Monatswort Oktober

Das Warten der Gerechten wird Freude werden (Sprüche 10,28).

Dieser aber hat ein einziges Opfer für die Sünden dargebracht, das ewiglich gilt, und hat sich zur Rechten Gottes gesetzt und wartet hinfort, bis seine Feinde zum Schemel unter seine Füsse gelegt werden (Hebräer 10,12-13).

 

„Warten“ gehört nun ja wirklich nicht zu meinen bevorzugten Themen, obwohl ich selber davon betroffen bin und zumindest im Kopf weiss, dass es sich lohnt, auf die Hilfe des Herrn zu warten. Dumm wäre es, vorzeitig aufzugeben oder das Problem in eigener Kraft anzupacken. Denn die Bibel ist voll von Verheissungen für alle, die durchhalten (=ausharren). Hier nur eine kleine Auswahl:

  • Warten führt zur Freude Eingangsvers).
  • Wer wartet, wird Frucht sehen: „Siehe, der Bauer wartet auf die kostbare Frucht der Erde und ist dabei geduldig, bis sie empfange Frühregen und Spätregen“, (Jakobus 5,7).
  • Warten führt zu Gebetserhörung, Errettung, Ruhe und Sicherheit: „Ich harrte des Herrn, und er neigte sich zu mir und hörte mein Schreien. Er zog mich aus der grausigen Grube, aus lauter Schmutz und Schlamm, und stellte meine Füsse auf einen Fels, dass ich sicher treten kann“, (Psalm 40,2-3).
  • Durchhaltendes, wachendes Warten bewirkt, dass wir bereit sind, wenn unser Herr zurückkommt, um Seine Gemeinde zu sich zu nehmen: „Lasst eure Lenden umgürtet sein und eure Lichter brennen und seid gleich den Menschen, die auf ihren Herrn warten, wann er aufbrechen wird von der Hochzeit, auf dass, wenn er kommt und anklopft, sie ihm sogleich auftun. Selig sind die Knechte, die der Herr, wenn er kommt, wachend findet“, (Lukas 12,35-37).Im Vertrauen Wartende erreichen das göttliche Ziel.
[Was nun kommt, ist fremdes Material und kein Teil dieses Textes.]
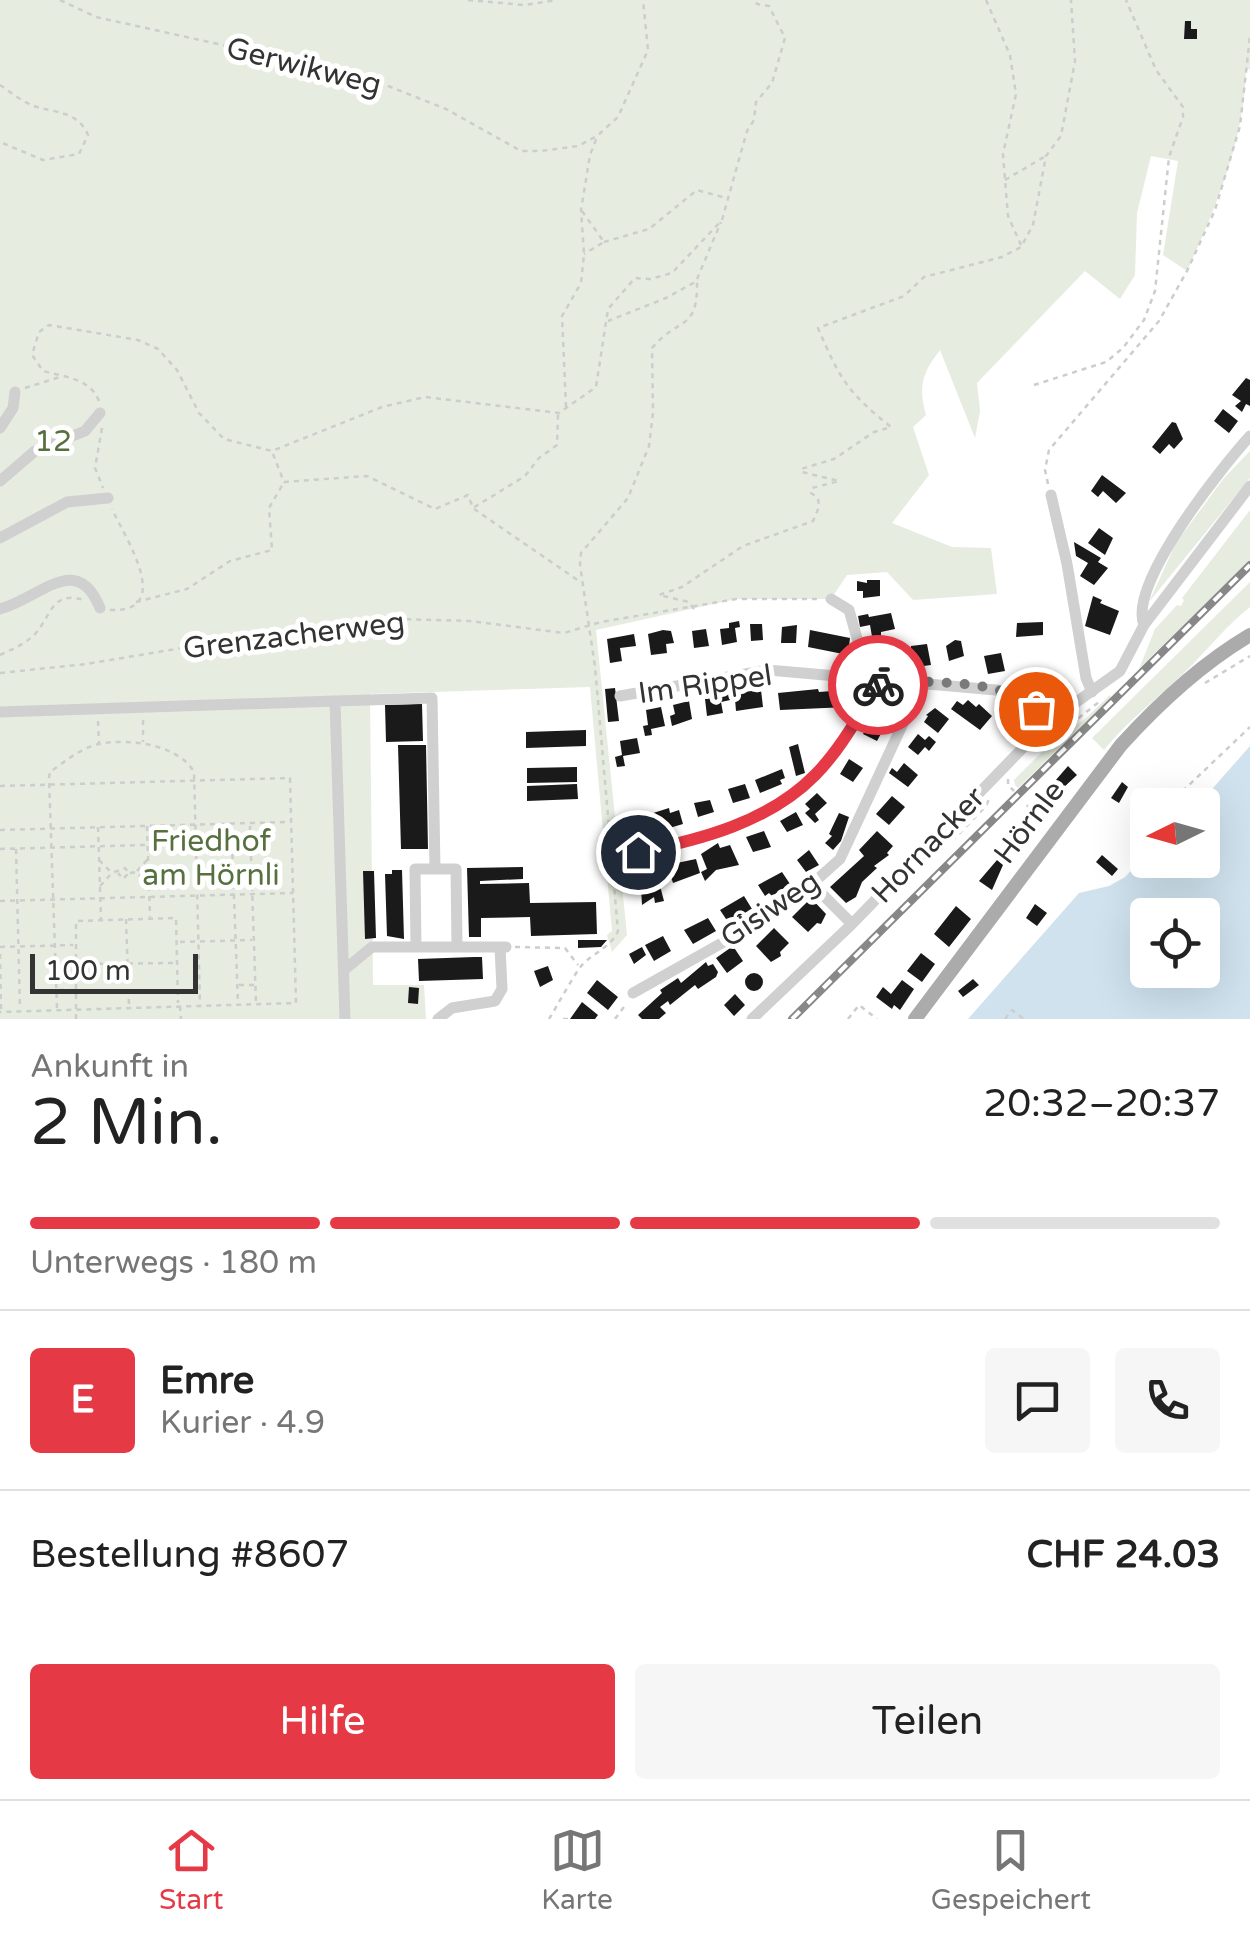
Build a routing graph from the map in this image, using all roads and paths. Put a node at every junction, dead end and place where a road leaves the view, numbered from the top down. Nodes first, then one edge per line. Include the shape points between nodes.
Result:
1 (60, 0) edge
2 (468, 0) edge
3 (557, 0) edge
4 (643, 0) edge
5 (756, 0) edge
6 (986, 0) edge
7 (1070, 0) edge
8 (1126, 0) edge
9 (1250, 36) edge
10 (0, 85) edge
11 (597, 136) junction
12 (0, 142) edge
13 (1046, 156) junction
14 (1005, 180) junction
15 (728, 199) junction
16 (581, 210) junction
17 (722, 220) junction
18 (604, 242) junction
19 (1022, 247) junction
20 (584, 254) junction
21 (696, 280) junction
22 (607, 322) junction
23 (1130, 340) junction
24 (1138, 346) junction
25 (62, 376) junction
26 (1034, 385) dead end
27 (15, 392) joint
28 (566, 408) junction
29 (559, 412) junction
30 (100, 413) junction
31 (0, 428) edge
32 (1250, 436) edge
33 (272, 451) junction
34 (0, 481) edge
35 (284, 482) junction
36 (1250, 486) edge
37 (1050, 495) joint
38 (108, 498) junction
39 (473, 508) junction
40 (0, 538) edge
41 (580, 582) junction
42 (831, 600) joint
43 (135, 602) junction
44 (100, 608) junction
45 (0, 609) edge
46 (694, 609) junction
47 (1144, 625) junction
48 (589, 628) junction
49 (1250, 635) edge
50 (0, 655) edge
51 (1250, 656) edge
52 (0, 673) edge
53 (868, 677) junction
54 (882, 679) junction
55 (925, 684) junction
56 (1204, 684) dead end
57 (1097, 688) junction
58 (620, 696) dead end
59 (335, 701) junction
60 (143, 707) junction
61 (97, 708) junction
62 (0, 712) edge
63 (1047, 723) junction
64 (1250, 727) edge
65 (143, 743) junction
66 (98, 744) junction
67 (1036, 752) dead end
68 (1010, 778) dead end
69 (194, 781) junction
70 (0, 786) edge
71 (50, 786) junction
72 (1186, 788) edge
73 (1014, 791) dead end
74 (988, 798) dead end
75 (1027, 805) dead end
76 (291, 822) junction
77 (196, 824) junction
78 (250, 824) junction
79 (147, 826) junction
80 (98, 828) junction
81 (945, 828) junction
82 (51, 829) junction
83 (0, 830) edge
84 (1054, 832) junction
85 (232, 842) junction
86 (251, 842) junction
87 (196, 844) junction
88 (148, 845) junction
89 (99, 847) junction
90 (0, 848) edge
91 (16, 848) junction
92 (52, 848) junction
93 (638, 852) dead end
94 (148, 859) junction
95 (100, 860) junction
96 (435, 869) junction
97 (136, 872) junction
98 (115, 873) junction
99 (812, 884) junction
100 (149, 885) junction
101 (100, 886) junction
102 (293, 893) junction
103 (252, 894) junction
104 (234, 895) junction
105 (197, 896) junction
106 (150, 897) junction
107 (100, 900) junction
108 (0, 901) edge
109 (17, 901) junction
110 (54, 901) junction
111 (150, 918) junction
112 (126, 919) junction
113 (102, 920) junction
114 (852, 924) junction
115 (236, 940) junction
116 (253, 940) junction
117 (177, 942) junction
118 (198, 942) junction
119 (76, 945) junction
120 (18, 946) junction
121 (55, 946) junction
122 (0, 947) edge
123 (416, 947) junction
124 (456, 947) junction
125 (503, 947) junction
126 (0, 954) edge
127 (128, 963) junction
128 (177, 963) junction
129 (77, 964) junction
130 (578, 967) junction
131 (344, 970) junction
132 (237, 985) junction
133 (255, 985) junction
134 (56, 990) junction
135 (78, 990) junction
136 (634, 994) joint
137 (238, 1004) junction
138 (256, 1004) junction
139 (179, 1006) junction
140 (200, 1006) junction
141 (129, 1008) junction
142 (20, 1010) junction
143 (57, 1010) junction
144 (76, 1010) junction
145 (1, 1012) edge
146 (76, 1019) edge
147 (181, 1019) edge
148 (345, 1019) edge
149 (438, 1019) edge
150 (549, 1019) edge
151 (615, 1019) edge
152 (752, 1019) edge
153 (848, 1019) edge
154 (878, 1019) edge
155 (915, 1019) edge
156 (1005, 1019) edge
157 (1024, 1019) edge

1 - 11 path, Gerwikweg via 96,17 362,76 446,110 521,151 578,146
2 - 3 path
4 - 11 path via 648,50 618,118
5 - 15 path via 769,6 785,38 772,83 756,102
6 - 14 path via 1010,55 1016,94 1003,154
7 - 13 path via 1075,62 1061,136
8 - 23 path via 1156,70 1183,107 1169,156 1155,291
9 - 24 path via 1244,108 1214,210 1182,280
10 - 12 path via 32,105 66,112 88,134 79,154 43,160
11 - 16 path
13 - 14 path
13 - 19 path via 1033,225
14 - 19 path via 1008,216
15 - 17 path
15 - 18 path via 697,190 649,229
16 - 18 path
16 - 20 path
17 - 21 path
17 - 22 path via 672,274 636,278 608,309
18 - 20 path
19 - 46 path via 924,277 904,296 818,328 840,379 891,427 801,469 839,481 812,488 819,507 813,521 743,546 659,596
20 - 28 path via 580,283 562,316
21 - 22 path
21 - 41 path via 690,320 652,348 649,446 628,498 581,554
22 - 28 path via 596,387
23 - 24 path
23 - 26 path via 1106,362
24 - 37 path via 1049,450
25 - 27 path
25 - 30 path via 95,391
25 - 33 path via 43,371 32,355 38,332 49,326 138,340 178,370 199,413 224,439
27 - 31 street
28 - 29 path
29 - 33 path via 425,398 382,407
29 - 39 path via 556,445 526,476
30 - 34 street via 85,432 34,451
30 - 38 path via 95,468
32 - 47 street via 1177,531 1141,606
33 - 35 path
35 - 39 path via 367,476 435,509 468,495
35 - 43 path via 270,508 272,550 230,561 188,589
36 - 47 street
37 - 57 street via 1086,678
38 - 40 street via 66,502
38 - 43 path via 142,568 145,585
39 - 41 path
41 - 48 path
42 - 46 path, Grenzacherweg via 736,600
42 - 53 street via 849,610
43 - 44 path via 121,610
44 - 45 street via 90,587 72,579
44 - 50 path via 62,600 34,635
46 - 48 path, Grenzacherweg
47 - 57 street via 1120,672
48 - 52 path, Grenzacherweg via 564,634 470,620 398,619
48 - 130 path via 618,931
49 - 84 main road, Hörnle via 1148,716
51 - 56 path
53 - 54 street, Im Rippel
53 - 58 street, Im Rippel via 768,670
54 - 55 street, Im Rippel
54 - 93 street via 816,774 775,809 689,842
55 - 63 street, Im Rippel via 1018,695
55 - 99 street, Gisiweg via 844,854
57 - 63 street
57 - 67 path via 1105,696
59 - 60 street
59 - 96 street via 432,698
59 - 131 street
60 - 61 street
60 - 65 path
61 - 62 street
61 - 66 path
63 - 81 street, Hornacker
64 - 72 path
65 - 66 path
65 - 69 path via 185,761
66 - 71 path via 50,772
68 - 73 path
69 - 71 path
69 - 76 path via 290,778
69 - 77 path
70 - 71 path
71 - 82 path
74 - 81 path via 955,838
75 - 84 path via 1032,813 1009,838 1012,849 1024,848 1044,818
76 - 78 path
76 - 102 path
77 - 78 path
77 - 79 path
77 - 87 path
78 - 86 path
79 - 80 path
79 - 88 path
80 - 82 path
80 - 89 path
81 - 114 street, Hornacker
82 - 83 path
82 - 92 path
84 - 155 main road, Hörnle
85 - 86 path
85 - 87 path
85 - 104 path
86 - 103 path
87 - 88 path
87 - 105 path
88 - 89 path
88 - 94 path
89 - 92 path
89 - 95 path
90 - 91 path
91 - 92 path
91 - 109 path
92 - 110 path
94 - 97 path
94 - 100 path
95 - 98 path
95 - 101 path
96 - 123 street via 415,869
96 - 124 street via 456,869
97 - 98 path via 123,878
97 - 100 path
98 - 101 path
99 - 114 street, Hornacker
99 - 136 street, Gisiweg
100 - 106 path
101 - 107 path
102 - 103 path
102 - 138 path via 296,1003
103 - 104 path
103 - 116 path
104 - 105 path
104 - 115 path
105 - 106 path
105 - 118 path
106 - 107 path
106 - 111 path
107 - 110 path
107 - 113 path
108 - 109 path
109 - 110 path
109 - 120 path
110 - 121 path
111 - 112 path
111 - 117 path via 176,918
112 - 113 path
112 - 127 path
113 - 119 path via 76,921
114 - 152 street, Hornacker
115 - 116 path
115 - 118 path
115 - 132 path
116 - 133 path
117 - 118 path
117 - 128 path
118 - 140 path
119 - 121 path
119 - 129 path
120 - 121 path
120 - 122 path
120 - 142 path
121 - 134 path
123 - 124 street
123 - 131 street via 372,947
124 - 125 street
125 - 130 path via 565,948
125 - 149 street via 502,989 495,1001 452,1008
126 - 145 path
127 - 128 path
127 - 129 path
127 - 141 path
128 - 139 path
129 - 135 path
130 - 150 path
131 - 148 street
132 - 133 path
132 - 137 path
133 - 138 path
134 - 135 path
134 - 143 path
135 - 144 path
136 - 151 path
137 - 138 path
137 - 140 path
139 - 140 path
139 - 141 path
139 - 147 path
141 - 144 path
142 - 143 path
142 - 145 path
143 - 144 path
144 - 146 path
153 - 154 path via 859,1005
156 - 157 path via 1012,1010

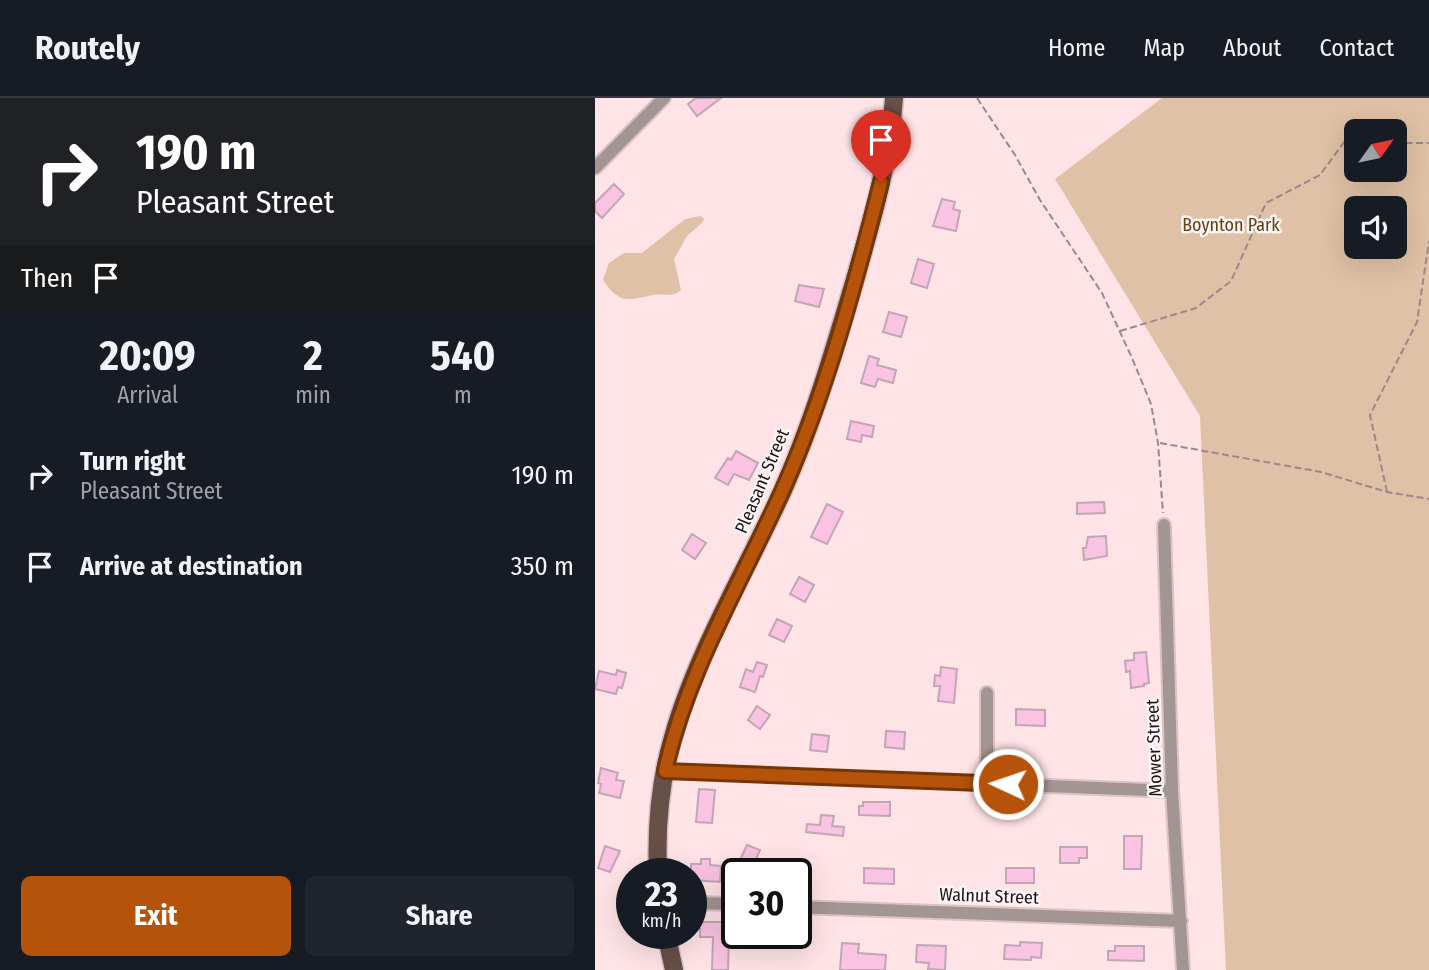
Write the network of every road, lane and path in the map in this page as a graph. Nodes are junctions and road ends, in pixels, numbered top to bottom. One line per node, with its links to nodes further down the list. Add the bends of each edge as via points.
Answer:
1 (664, 98): 7 (street)
2 (894, 98): 15 (main road, Pleasant Street, via 889,143 868,234 805,437 696,675)
3 (977, 98): 9 (path, via 1102,293)
4 (1344, 142): 9 (path, via 1320,175 1266,203 1231,281 1196,308)
5 (1407, 143): 6 (path)
6 (1429, 143)
7 (595, 168)
8 (1429, 242): 11 (path, via 1417,322 1370,415)
9 (1120, 331): 10 (path, via 1151,404)
10 (1158, 443): 11 (path, via 1321,472); 13 (path)
11 (1387, 492): 12 (path)
12 (1429, 499)
13 (1164, 525): 17 (street, Mower Street)
14 (987, 693): 16 (street)
15 (665, 771): 16 (street); 18 (main road, Pleasant Street)
16 (987, 782): 17 (street)
17 (1172, 790): 20 (street, Mower Street)
18 (658, 858)
19 (812, 907): 20 (street, Walnut Street)
20 (1181, 921): 23 (street, Mower Street)
21 (669, 949): 22 (main road)
22 (674, 970)
23 (1183, 970)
Wie habe ich aber letzthin gestaunt, als ich in Hebräer 10,12-13 (siehe oben) las, dass auch Jesus wartet, und zwar heute noch! Der verherrlichte Christus, der vor zweitausend Jahren rufen konnte: „Es ist vollbracht!“, wartet immer noch?

Natürlich musste Er in seinem Leben auf der Erde warten. Erst mit etwa dreissig Jahren durfte Er zu wirken beginnen, und auch dann musste Er oft sagen: „Meine Stunde ist noch nicht gekommen“, (Johannes 2,4). Hätte Er nicht vielleicht gerne schneller vorwärts gemacht um das so schwere Erlösungswerk am Kreuz endlich hinter sich zu bringen? Aber Er wartete, bis Er sagen konnte: „Vater, die Stunde ist gekommen: Verherrliche deinen Sohn, auf dass der Sohn dich verherrliche“, (Johannes 17,1).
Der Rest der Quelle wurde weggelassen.